Goldfish Plants will put out flowers during the summer that can last several weeks. The shape of the flowers mostly resembles an orange goldfish, which is thanks to the developing buds. Supplement using a potassium-based feed during the start of spring to encourage the chance of flowers; Streptocarpus-labelled feed is an excellent choice as it holds an ideal blend of both nitrogen (foliar growth) and potassium for flower development. If you have a Columnea × banksii or Columnea gloriosa, you'll receive orange-yellow flowers during the summer months that'll last several weeks once opened. 


Repot every three years in spring using a 'Houseplant' labelled potting mix and the next sized pot with adequate drainage. Goldfish Plants are far better potbound for several years due to the heightened risk of root rot and repotting-issues (like transplant shock), so only repot if you feel it's wholly necessary - restricted root growth will also increase the chance of blooms, too.

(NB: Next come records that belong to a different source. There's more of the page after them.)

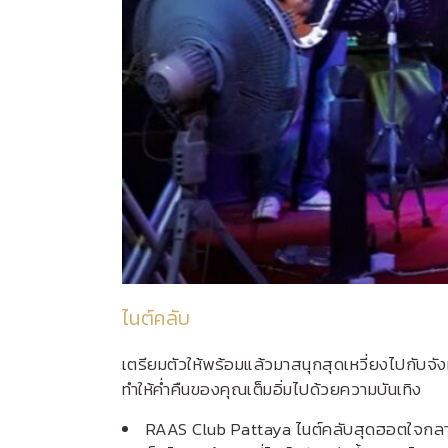
ไนต์คลับ
เตรียมตัวให้พร้อมแล้วมาสนุกสุดเหวี่ยงไปกับจัง
ทำให้ค่ำคืนของคุณเต็มอิ่มไปด้วยความบันเทิง
RAAS Club Pattaya
ไนต์คลับสุดฮอตใจกลา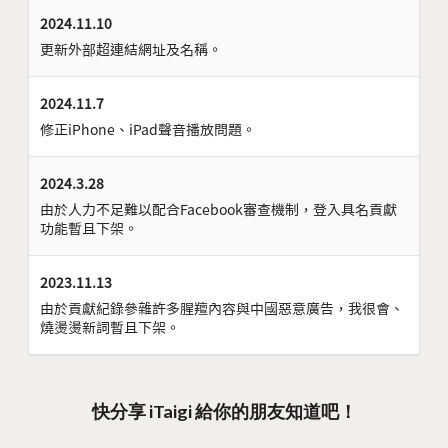
2024.11.10
更新外部超連結網址及名稱。
2024.11.7
修正iPhone、iPad聲音播放問題。
2024.3.28
由於人力不足難以配合Facebook審查機制，登入具名貢獻
功能暫且下架。
2023.11.13
由於貢獻紀錄參雜許多腥羶內容與中國惡意廣告，我很會、
燒燙燙新詞暫且下架。
快分享 iTaigi 給你的朋友知道吧！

Hydrate the plant 24hrs before the tinkering with the roots to prevent the risk of transplant shock. For those situated in a darker location, introduce an extra amount of perlite and grit into the deeper portion of the pot to downplay over-watering risks. Click on this link for a detailed step-by-step guide on transplantation, or via this link to learn about repotting with root rot.

Pests & Diseases

Keep an eye out for whitefly, spider mites, thrips, aphids & mealybugs. Common diseases with Goldfish Plants are root or crown rot, powdery mildew, leaf-spot disease, botrytis petal blight and powdery mildew. For more info on how to address any of these issues, hit this link - Identifying Common Houseplant Viruses & Diseases.


Not known to be poisonous when consumed by pets and humans. If large quantities are eaten, it may result in vomiting, nausea and a loss of appetite.